A laundry list of reasons was read aloud, including performance issues, insubordination, and Whitfield failing to establish and implement high expectations for all staff and students. 

In addition, the official also said Whitfield was deficient in observation reports, evaluations and lacked communication skills and situational awareness. 

The official also listed an instance where Whitfield failed to report misconduct among staff. 

RELATED: New rules for Grapevine-Colleyville ISD school board meetings had parents, students changing clothes to support principal under fire

Whitfield told WFAA after the meeting that the reasons listed for his termination were ridiculous and said many were never explicitly brought to his attention prior. 

He never got to publicly refute or tackle each issue due to the settlement being reached. 

Still, the district agreeing to a settlement largely says it didn't want to enter into a court battle. 

"The national spotlight isn't something you hope for or wish for, but sometimes those moments happen," Whitfield said. "All I wanted to communicate was that I want to make sure that every student who walks through our doors has access to an equitable and excellent education."

After Whitfield was pushed to the forefront of district controversy, he revealed to WFAA that he thinks trouble began in the primarily white Texas suburb after writing a letter to the school community following the murder of George Floyd. 

He wrote that systemic racism is “alive and well” and that the community all needed to work together to achieve “conciliation for our nation.”  

In 2020, Whitfield became the first Black principal at Colleyville Heritage High School. He's been a shining star with the district and has been promoted several times within the Grapevine-Colleyville ISD system. 
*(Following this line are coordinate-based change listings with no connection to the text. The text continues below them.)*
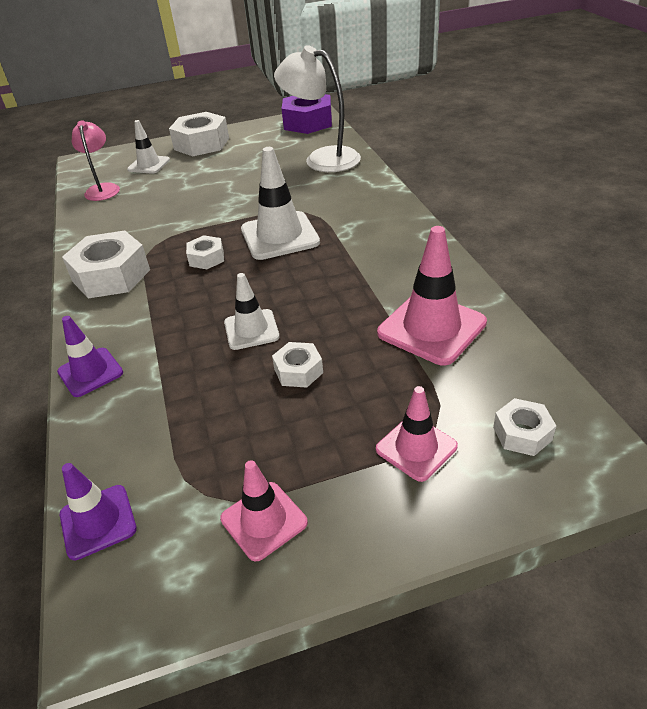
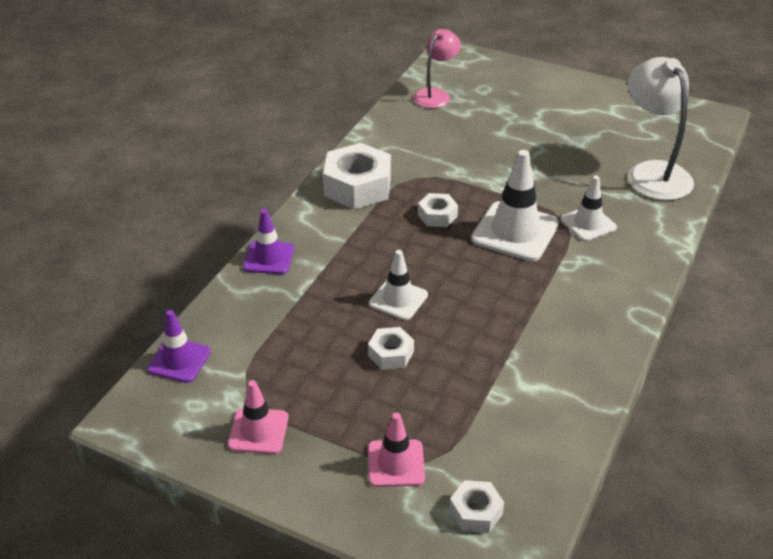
camera: 40 degrees right, 0 degrees up
white traffic cone [127,120,170,174] -> white traffic cone moved to [560,176,617,242]
white nut [169,112,229,156] -> none
purple nut [282,94,332,134] -> none
pink traffic cone [377,226,487,365] -> none

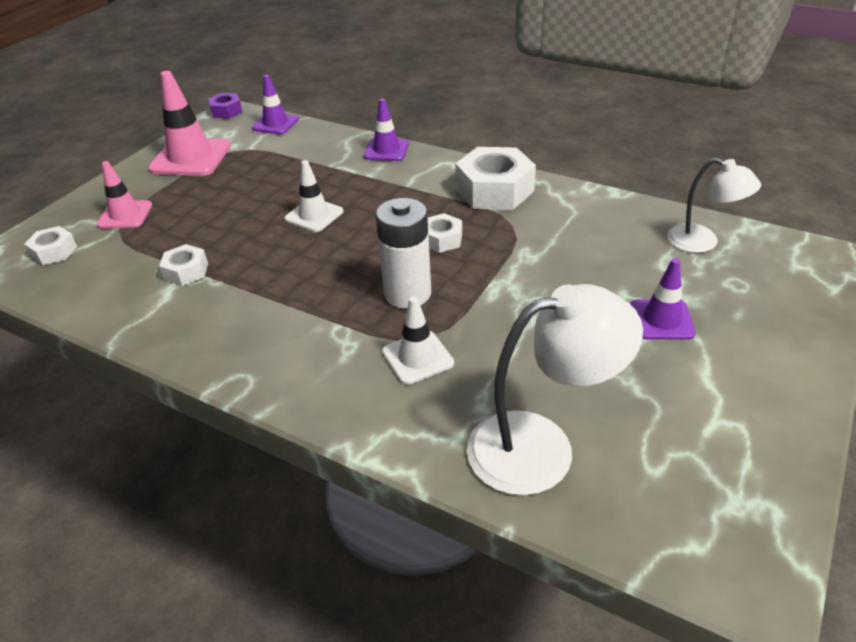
camera: 95 degrees right, 0 degrees up
pink traffic cone [228,380,288,454] -> pink traffic cone [148,71,231,176], size x1.65
white nut [368,327,414,370] -> white nut moved to [159,244,208,286]
pink lamp [414,29,461,108] -> white lamp [667,158,761,253]
white traffic cone [471,150,559,261] -> white battery [375,198,431,309]
none -> purple nut [208,93,242,118]
none -> purple traffic cone [631,258,696,340]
Yet in 2019, Whitfield said he felt his progress was being attacked when someone complained to administrators that he was setting a "bad example" by posting pictures of himself kissing his wife on Facebook. 

The photos were from an anniversary trip in Mexico over a decade ago and showed the pair kissing one another and embracing on a beach, fully clothed in the sand. He said he agreed to take some of the photos down. Whitfield's wife is white and has defended him publicly. 

Once Whitfield was sidelined, speculation grew throughout the community that the district had a knee-jerk reaction to Stetson Clark's CRT comments and parental input that followed. 

The district has said: "The decision to place Dr. Whitfield on administrative leave was not a result of statements made by members of the public, including those who spoke at recent meetings of the GCISD Board of Trustees. Nor was the decision made in response to allegations Dr. Whitfield was teaching Critical Race Theory, or because of the photos on his social media account that were brought to the attention of the District in 2019."

"I've heard from educators both locally and across the country going through similar issues in their respective communities," Whitfield said. "Anti-CRT folks can't prove that those teachings are even in public education, and my advice to the people facing criticism is not to be afraid to speak up and fight." 

The belief that Whitfield has been targeted because he was vocal for diversity and inclusion fueled a student walk-out and passionate statements supporting him during the public comment section of board meetings. 

RELATED: Students held walkout in support of Colleyville Heritage HS principal sidelined amid critical race theory complaints

Whitfield was a beloved figure in his school and wanted to thank the people that fought for him.

"People listened to them, and it may not seem like it because they didn't get the desired outcome they wanted--but they have been an inspiration to so many people around the country," Whitfield said. "I'm proud of them for speaking up and letting their voice be heard. They were talking about their experiences as students of color, inspired people, so don't think this is the end of their fight." 

WFAA asked Whitfield if he thought another school district would hire him after all of this -- and he sounded confident. 

"I'm sure there will be those opportunities down the road. Whatever it is I'm doing, I want to be actively involved in making kids' lives better."